We meet him before 7am on a beautiful morning at the main car park to Amagansett beach. At this time of the day, the beach is deserted apart from a few dog walkers and Dell. It is breath-taking. It is easy to see how the daily action in this location can function on multiple levels, both as practical action and as mediation with nature.
At first glance, to our novice eyes, the sands look pretty clean, but Dell’s eyes are hawk-like, spotting plastic, nylon, paper and cardboard across the shore. We walk, litter pick and talk about how action and persistence can affect change. His mantra is that the public and community can and must help the cause by becoming part of the solution. His approach and actions remind me of Mierle Laderman Ukeles’ Touch Sanitation project and ongoing residency at the New York Sanitation Department. Her commitment over a period of time created a slow, but significant refocusing on attitudes to waste, the community of workers associated with it and the sometimes uncomfortable relationship the public have with it.

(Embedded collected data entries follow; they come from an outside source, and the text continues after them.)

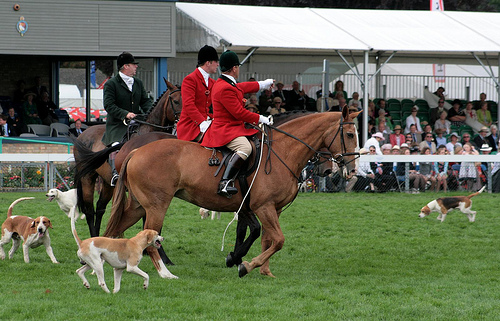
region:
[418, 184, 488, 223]
brown black and white dog on the grass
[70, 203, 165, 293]
brown and white dog on the grass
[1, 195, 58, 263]
brown and white dog on the grass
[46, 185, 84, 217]
white dog on the grass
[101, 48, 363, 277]
man in red riding a light brown horse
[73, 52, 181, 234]
man in black riding a brown and black horse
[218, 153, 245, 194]
a black leather riding boot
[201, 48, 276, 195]
a man in a red riding outfit with black hat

We talk about how we hope that public awareness is changing and compare proposed government legislation on both sides of the Atlantic, in New York State, UK and Europe to ban plastic straws and phase out single-use plastic. Dell is frustrated where and how trash cans are sited on the beach. More intelligent design and placing can reduce carefully disposed trash returning to the ground it was supposed to save, by animals, wind, and overuse.
We also discuss the possibility of developing a twinned activity on our respective Suffolk coasts later next year. I revisit some of the cyanotypes Felicity and I made on Orford Ness out of collected maritime rubbish which may be a possible direction for communicating and documenting the detritus in a different way.